Ketika pemimpin oposisi paling populer di negara itu Anwar Ibrahim di penjara, Mahathir dipandang sebagai ancaman terbesar bagi PM Najib Razak, yang akan menggelar pemilu pada Agustus 2018 namun dirinya diliputi oleh skandal korupsi.
Namun, sebuah survei independen menunjukkan, pihak oposisi akan sulit mengalahkan Najib, karena perpecahan di kamp mereka sendiri dan perubahan batas pemilihan yang tidak menguntungkan.
Mahathir dan Anwar telah bersatu untuk menurunkan Najib.

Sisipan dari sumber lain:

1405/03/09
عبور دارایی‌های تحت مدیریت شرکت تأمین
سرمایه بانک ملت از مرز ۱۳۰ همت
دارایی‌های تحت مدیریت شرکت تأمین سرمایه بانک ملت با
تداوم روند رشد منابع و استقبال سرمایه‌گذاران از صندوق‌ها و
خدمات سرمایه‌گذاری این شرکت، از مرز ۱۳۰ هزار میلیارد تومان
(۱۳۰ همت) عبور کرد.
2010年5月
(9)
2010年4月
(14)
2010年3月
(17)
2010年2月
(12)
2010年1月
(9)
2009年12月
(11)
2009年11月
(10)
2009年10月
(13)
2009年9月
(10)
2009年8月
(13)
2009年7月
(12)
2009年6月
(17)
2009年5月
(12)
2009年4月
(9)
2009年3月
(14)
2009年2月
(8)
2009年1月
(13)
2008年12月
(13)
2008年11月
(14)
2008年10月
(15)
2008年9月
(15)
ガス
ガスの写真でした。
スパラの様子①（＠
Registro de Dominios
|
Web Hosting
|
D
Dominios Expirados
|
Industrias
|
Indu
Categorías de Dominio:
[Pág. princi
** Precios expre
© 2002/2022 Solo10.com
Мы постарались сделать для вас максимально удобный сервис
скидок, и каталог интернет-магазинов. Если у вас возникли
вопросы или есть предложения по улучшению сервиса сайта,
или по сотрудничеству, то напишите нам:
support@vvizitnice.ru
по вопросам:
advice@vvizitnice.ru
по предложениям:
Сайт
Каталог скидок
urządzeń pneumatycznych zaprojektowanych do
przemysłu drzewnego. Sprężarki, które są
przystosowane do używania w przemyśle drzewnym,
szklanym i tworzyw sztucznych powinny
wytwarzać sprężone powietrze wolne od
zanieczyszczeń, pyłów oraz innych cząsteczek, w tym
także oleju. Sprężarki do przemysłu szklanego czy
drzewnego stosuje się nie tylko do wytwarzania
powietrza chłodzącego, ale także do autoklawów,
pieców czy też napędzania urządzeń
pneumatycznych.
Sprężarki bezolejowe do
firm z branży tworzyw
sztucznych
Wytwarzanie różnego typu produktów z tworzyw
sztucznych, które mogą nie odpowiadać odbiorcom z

Kemenangan pemilihan oleh aliansi mereka juga berpotensi membuka jalan bagi Anwar untuk kembali dan mengambil alih jabatan sebagai perdana menteri.
Sekretaris Jenderal Aliansi Saifuddin Abdullah mengatakan, jika oposisi menang, maka kubu oposisi akan segera memulai proses untuk mendapatkan pengampunan kerajaan bagi Anwar sehingga dia bisa menjadi perdana menteri.
Istri Anwar Wan Azizah Wan Ismail akan menjadi kandidat koalisi untuk wakil perdana menteri.
Jika menang maka Mahathir -yang selama masa jabatan 22 tahun sebagai perdana menteri mendapatkan reputasi sebagai seorang otoriter yang tidak masuk akal- akan menjadi pemimpin tertua di dunia.
Namun, menurut sebuah survei yang dilakukan oleh perusahaan pemungutan suara independen Merdeka Center pada Desember lalu, oposisi pimpinan Mahathir tampaknya tidak mungkin menggulingkan koalisi Barisan Nasional (BN) yang berkuasa.
Mengutip The Malaysian Insight, survei tersebut menunjukkan bahwa meskipun bagian suara BN dari pemungutan suara akan menyusut tajam, kemungkinan BN akan tetap memperoleh kembali dua pertiga mayoritas di parlemen.
Direktur Merdeka Centre, Ibrahim Suffian, mengatakan kelompok pimpinan Mahathir berada dalam posisi yang kurang menguntungkan karena perpecahan dalam oposisi dan penggambaran kembali batas-batas pemilihan yang menurut para kritikus disukai pemerintah yang berkuasa.
Partai Islam Pan-Malaysia (PAS), yang merupakan bagian dari kelompok oposisi pada tahun 2013, tidak lagi menjadi bagian dari perjanjian tersebut.
"Kami sangat skeptis terhadap prospek oposisi jika mereka terus terpecah seperti sekarang," kata Ibrahim.